WRITTEN TASK =
Could you pull out every line of the listing below and reproduce each one unchanged, word for word?

LISTED ENTRIES =

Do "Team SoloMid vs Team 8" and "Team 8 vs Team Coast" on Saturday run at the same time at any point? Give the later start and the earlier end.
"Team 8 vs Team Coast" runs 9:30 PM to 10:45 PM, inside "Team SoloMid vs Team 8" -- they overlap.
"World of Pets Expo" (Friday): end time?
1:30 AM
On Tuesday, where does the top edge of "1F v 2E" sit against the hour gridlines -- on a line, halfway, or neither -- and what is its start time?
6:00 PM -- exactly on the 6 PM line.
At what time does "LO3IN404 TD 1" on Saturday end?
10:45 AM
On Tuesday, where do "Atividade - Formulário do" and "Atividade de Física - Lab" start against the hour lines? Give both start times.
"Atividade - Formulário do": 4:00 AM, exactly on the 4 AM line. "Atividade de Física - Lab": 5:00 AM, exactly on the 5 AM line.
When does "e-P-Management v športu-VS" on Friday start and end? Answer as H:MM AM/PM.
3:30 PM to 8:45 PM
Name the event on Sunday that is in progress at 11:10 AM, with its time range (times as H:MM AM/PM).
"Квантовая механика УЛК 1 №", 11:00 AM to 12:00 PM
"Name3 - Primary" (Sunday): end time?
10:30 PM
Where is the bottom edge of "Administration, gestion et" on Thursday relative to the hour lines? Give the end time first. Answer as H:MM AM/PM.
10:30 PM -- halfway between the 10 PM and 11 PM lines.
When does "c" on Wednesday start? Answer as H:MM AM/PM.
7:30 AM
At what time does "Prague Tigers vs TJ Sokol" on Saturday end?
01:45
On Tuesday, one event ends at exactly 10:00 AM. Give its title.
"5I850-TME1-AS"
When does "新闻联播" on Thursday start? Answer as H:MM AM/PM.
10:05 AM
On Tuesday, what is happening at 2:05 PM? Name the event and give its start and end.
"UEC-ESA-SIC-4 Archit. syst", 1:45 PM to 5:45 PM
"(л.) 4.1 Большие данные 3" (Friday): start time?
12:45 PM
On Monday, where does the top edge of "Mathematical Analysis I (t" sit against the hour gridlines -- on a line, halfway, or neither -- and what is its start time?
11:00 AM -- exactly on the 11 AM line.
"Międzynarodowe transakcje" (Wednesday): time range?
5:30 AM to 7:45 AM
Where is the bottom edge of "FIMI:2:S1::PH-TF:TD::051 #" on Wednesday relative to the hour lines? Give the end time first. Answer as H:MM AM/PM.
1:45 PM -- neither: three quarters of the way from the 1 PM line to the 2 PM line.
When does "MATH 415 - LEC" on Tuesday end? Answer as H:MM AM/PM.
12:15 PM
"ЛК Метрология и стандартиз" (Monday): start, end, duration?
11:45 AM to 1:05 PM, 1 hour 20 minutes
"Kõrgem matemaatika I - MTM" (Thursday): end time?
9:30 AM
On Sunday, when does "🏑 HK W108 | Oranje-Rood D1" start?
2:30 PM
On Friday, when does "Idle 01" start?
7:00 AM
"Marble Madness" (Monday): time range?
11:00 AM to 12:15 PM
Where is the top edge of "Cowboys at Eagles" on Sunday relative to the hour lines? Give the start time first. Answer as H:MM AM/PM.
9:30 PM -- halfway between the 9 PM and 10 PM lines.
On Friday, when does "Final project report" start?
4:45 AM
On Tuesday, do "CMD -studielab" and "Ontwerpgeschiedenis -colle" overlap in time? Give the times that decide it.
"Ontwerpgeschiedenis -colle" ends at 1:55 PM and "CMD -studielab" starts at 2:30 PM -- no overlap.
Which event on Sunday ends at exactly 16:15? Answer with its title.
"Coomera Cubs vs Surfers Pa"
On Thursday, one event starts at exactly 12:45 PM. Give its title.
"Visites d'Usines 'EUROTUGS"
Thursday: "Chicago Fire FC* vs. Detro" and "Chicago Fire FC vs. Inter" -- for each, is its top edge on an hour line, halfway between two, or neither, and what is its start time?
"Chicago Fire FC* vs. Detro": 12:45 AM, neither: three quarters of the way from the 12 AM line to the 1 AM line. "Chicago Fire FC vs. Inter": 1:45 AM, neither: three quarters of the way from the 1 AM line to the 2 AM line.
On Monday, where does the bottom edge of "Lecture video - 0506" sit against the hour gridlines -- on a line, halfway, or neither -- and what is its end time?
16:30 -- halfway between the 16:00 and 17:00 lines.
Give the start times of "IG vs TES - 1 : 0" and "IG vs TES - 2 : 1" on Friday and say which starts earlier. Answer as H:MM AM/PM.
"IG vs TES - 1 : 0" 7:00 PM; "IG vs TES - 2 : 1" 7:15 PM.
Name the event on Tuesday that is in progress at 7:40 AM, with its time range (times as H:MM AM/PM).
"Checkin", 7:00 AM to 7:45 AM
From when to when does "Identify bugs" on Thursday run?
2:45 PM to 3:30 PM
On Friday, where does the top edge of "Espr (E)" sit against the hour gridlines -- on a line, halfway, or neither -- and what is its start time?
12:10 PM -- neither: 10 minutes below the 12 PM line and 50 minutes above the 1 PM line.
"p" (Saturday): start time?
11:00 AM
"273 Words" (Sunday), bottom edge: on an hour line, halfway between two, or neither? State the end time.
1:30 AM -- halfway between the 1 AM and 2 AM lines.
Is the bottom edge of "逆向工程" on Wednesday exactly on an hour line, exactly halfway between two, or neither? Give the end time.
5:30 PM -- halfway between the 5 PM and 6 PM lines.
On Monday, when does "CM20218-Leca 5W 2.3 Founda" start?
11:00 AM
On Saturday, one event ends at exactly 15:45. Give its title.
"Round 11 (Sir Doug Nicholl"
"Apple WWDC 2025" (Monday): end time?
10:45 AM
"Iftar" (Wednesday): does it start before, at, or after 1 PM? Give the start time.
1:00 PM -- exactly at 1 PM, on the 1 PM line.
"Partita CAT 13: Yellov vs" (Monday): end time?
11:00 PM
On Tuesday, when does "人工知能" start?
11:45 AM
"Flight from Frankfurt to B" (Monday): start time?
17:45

ANSWER TO THIS EXERCISE =
Do "Team SoloMid vs Team 8" and "Team 8 vs Team Coast" on Saturday run at the same time at any point? Give the later start and the earlier end.
"Team 8 vs Team Coast" runs 9:30 PM to 10:45 PM, inside "Team SoloMid vs Team 8" -- they overlap.
"World of Pets Expo" (Friday): end time?
1:30 AM
On Tuesday, where does the top edge of "1F v 2E" sit against the hour gridlines -- on a line, halfway, or neither -- and what is its start time?
6:00 PM -- exactly on the 6 PM line.
At what time does "LO3IN404 TD 1" on Saturday end?
10:45 AM
On Tuesday, where do "Atividade - Formulário do" and "Atividade de Física - Lab" start against the hour lines? Give both start times.
"Atividade - Formulário do": 4:00 AM, exactly on the 4 AM line. "Atividade de Física - Lab": 5:00 AM, exactly on the 5 AM line.
When does "e-P-Management v športu-VS" on Friday start and end? Answer as H:MM AM/PM.
3:30 PM to 8:45 PM
Name the event on Sunday that is in progress at 11:10 AM, with its time range (times as H:MM AM/PM).
"Квантовая механика УЛК 1 №", 11:00 AM to 12:00 PM
"Name3 - Primary" (Sunday): end time?
10:30 PM
Where is the bottom edge of "Administration, gestion et" on Thursday relative to the hour lines? Give the end time first. Answer as H:MM AM/PM.
10:30 PM -- halfway between the 10 PM and 11 PM lines.
When does "c" on Wednesday start? Answer as H:MM AM/PM.
7:30 AM
At what time does "Prague Tigers vs TJ Sokol" on Saturday end?
01:45
On Tuesday, one event ends at exactly 10:00 AM. Give its title.
"5I850-TME1-AS"
When does "新闻联播" on Thursday start? Answer as H:MM AM/PM.
10:05 AM
On Tuesday, what is happening at 2:05 PM? Name the event and give its start and end.
"UEC-ESA-SIC-4 Archit. syst", 1:45 PM to 5:45 PM
"(л.) 4.1 Большие данные 3" (Friday): start time?
12:45 PM
On Monday, where does the top edge of "Mathematical Analysis I (t" sit against the hour gridlines -- on a line, halfway, or neither -- and what is its start time?
11:00 AM -- exactly on the 11 AM line.
"Międzynarodowe transakcje" (Wednesday): time range?
5:30 AM to 7:45 AM
Where is the bottom edge of "FIMI:2:S1::PH-TF:TD::051 #" on Wednesday relative to the hour lines? Give the end time first. Answer as H:MM AM/PM.
1:45 PM -- neither: three quarters of the way from the 1 PM line to the 2 PM line.
When does "MATH 415 - LEC" on Tuesday end? Answer as H:MM AM/PM.
12:15 PM
"ЛК Метрология и стандартиз" (Monday): start, end, duration?
11:45 AM to 1:05 PM, 1 hour 20 minutes
"Kõrgem matemaatika I - MTM" (Thursday): end time?
9:30 AM
On Sunday, when does "🏑 HK W108 | Oranje-Rood D1" start?
2:30 PM
On Friday, when does "Idle 01" start?
7:00 AM
"Marble Madness" (Monday): time range?
11:00 AM to 12:15 PM
Where is the top edge of "Cowboys at Eagles" on Sunday relative to the hour lines? Give the start time first. Answer as H:MM AM/PM.
9:30 PM -- halfway between the 9 PM and 10 PM lines.
On Friday, when does "Final project report" start?
4:45 AM
On Tuesday, do "CMD -studielab" and "Ontwerpgeschiedenis -colle" overlap in time? Give the times that decide it.
"Ontwerpgeschiedenis -colle" ends at 1:55 PM and "CMD -studielab" starts at 2:30 PM -- no overlap.
Which event on Sunday ends at exactly 16:15? Answer with its title.
"Coomera Cubs vs Surfers Pa"
On Thursday, one event starts at exactly 12:45 PM. Give its title.
"Visites d'Usines 'EUROTUGS"
Thursday: "Chicago Fire FC* vs. Detro" and "Chicago Fire FC vs. Inter" -- for each, is its top edge on an hour line, halfway between two, or neither, and what is its start time?
"Chicago Fire FC* vs. Detro": 12:45 AM, neither: three quarters of the way from the 12 AM line to the 1 AM line. "Chicago Fire FC vs. Inter": 1:45 AM, neither: three quarters of the way from the 1 AM line to the 2 AM line.
On Monday, where does the bottom edge of "Lecture video - 0506" sit against the hour gridlines -- on a line, halfway, or neither -- and what is its end time?
16:30 -- halfway between the 16:00 and 17:00 lines.
Give the start times of "IG vs TES - 1 : 0" and "IG vs TES - 2 : 1" on Friday and say which starts earlier. Answer as H:MM AM/PM.
"IG vs TES - 1 : 0" 7:00 PM; "IG vs TES - 2 : 1" 7:15 PM.
Name the event on Tuesday that is in progress at 7:40 AM, with its time range (times as H:MM AM/PM).
"Checkin", 7:00 AM to 7:45 AM
From when to when does "Identify bugs" on Thursday run?
2:45 PM to 3:30 PM
On Friday, where does the top edge of "Espr (E)" sit against the hour gridlines -- on a line, halfway, or neither -- and what is its start time?
12:10 PM -- neither: 10 minutes below the 12 PM line and 50 minutes above the 1 PM line.
"p" (Saturday): start time?
11:00 AM
"273 Words" (Sunday), bottom edge: on an hour line, halfway between two, or neither? State the end time.
1:30 AM -- halfway between the 1 AM and 2 AM lines.
Is the bottom edge of "逆向工程" on Wednesday exactly on an hour line, exactly halfway between two, or neither? Give the end time.
5:30 PM -- halfway between the 5 PM and 6 PM lines.
On Monday, when does "CM20218-Leca 5W 2.3 Founda" start?
11:00 AM
On Saturday, one event ends at exactly 15:45. Give its title.
"Round 11 (Sir Doug Nicholl"
"Apple WWDC 2025" (Monday): end time?
10:45 AM
"Iftar" (Wednesday): does it start before, at, or after 1 PM? Give the start time.
1:00 PM -- exactly at 1 PM, on the 1 PM line.
"Partita CAT 13: Yellov vs" (Monday): end time?
11:00 PM
On Tuesday, when does "人工知能" start?
11:45 AM
"Flight from Frankfurt to B" (Monday): start time?
17:45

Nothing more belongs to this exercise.